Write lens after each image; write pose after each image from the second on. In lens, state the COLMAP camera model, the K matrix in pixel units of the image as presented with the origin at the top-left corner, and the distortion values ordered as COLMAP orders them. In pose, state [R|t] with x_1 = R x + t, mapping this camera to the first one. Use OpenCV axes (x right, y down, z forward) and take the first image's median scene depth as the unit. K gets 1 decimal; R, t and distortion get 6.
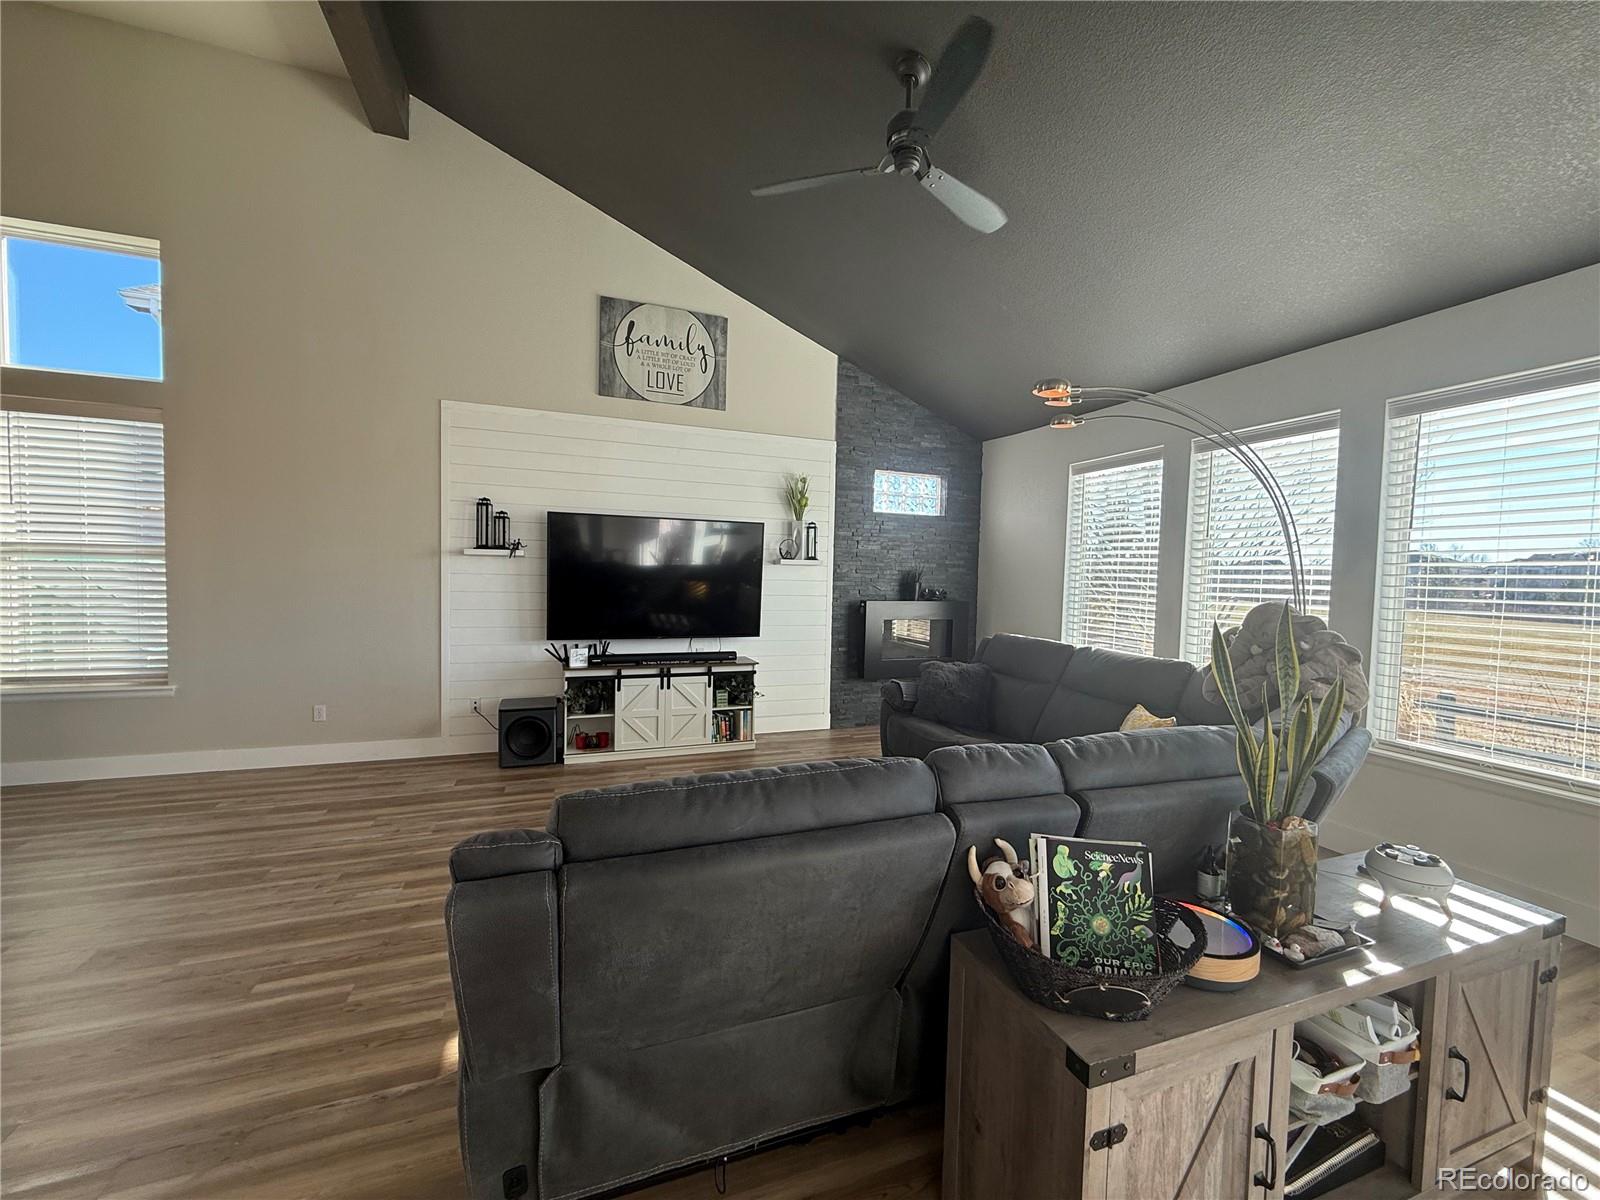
lens RADIAL K [[636.2, 0, 795.3], [0, 636.2, 603.4], [0, 0, 1]] dist [0.000851, -0.000577]
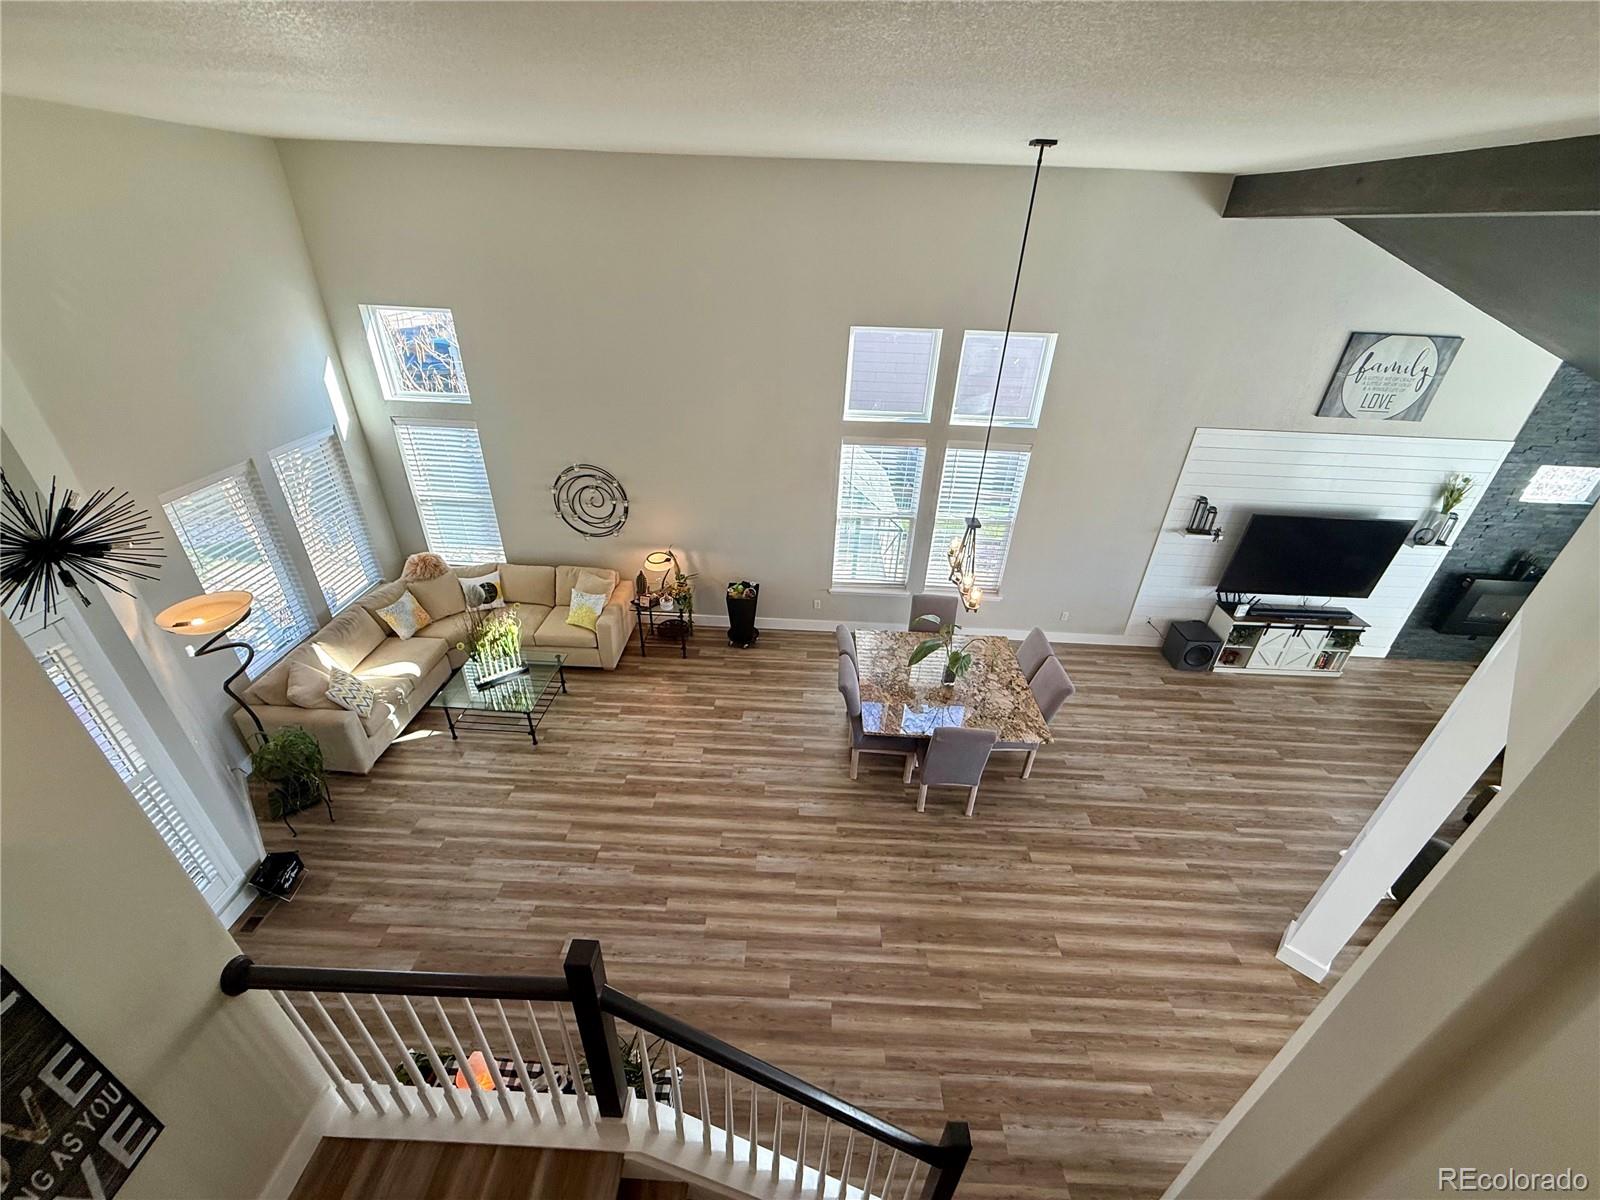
lens RADIAL K [[636.2, 0, 793.2], [0, 636.2, 600.9], [0, 0, 1]] dist [0.000851, -0.000577]
pose [[0.923957, 0.200824, -0.325535, -0.770814], [-0.029785, 0.886272, 0.462206, -0.548194], [0.381335, -0.417363, 0.824859, -0.572030]]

» Task prompt: Reproduce the data above, substituting "frame" for every occurrence of "image" and leaving everything else unchanged. Omit the pictures from your answer.

» Answer area:
Write lens after each frame; write pose after each frame from the second on. In lens, state the COLMAP camera model, the K matrix in pixel units of the frame as presented with the origin at the top-left corner, and the distortion values ordered as COLMAP orders them. In pose, state [R|t] with x_1 = R x + t, mapping this camera to the first one. Use OpenCV axes (x right, y down, z forward) and take the first frame's median scene depth as the unit. K gets 1 decimal; R, t and distortion get 6.
lens RADIAL K [[636.2, 0, 795.3], [0, 636.2, 603.4], [0, 0, 1]] dist [0.000851, -0.000577]
lens RADIAL K [[636.2, 0, 793.2], [0, 636.2, 600.9], [0, 0, 1]] dist [0.000851, -0.000577]
pose [[0.923957, 0.200824, -0.325535, -0.770814], [-0.029785, 0.886272, 0.462206, -0.548194], [0.381335, -0.417363, 0.824859, -0.572030]]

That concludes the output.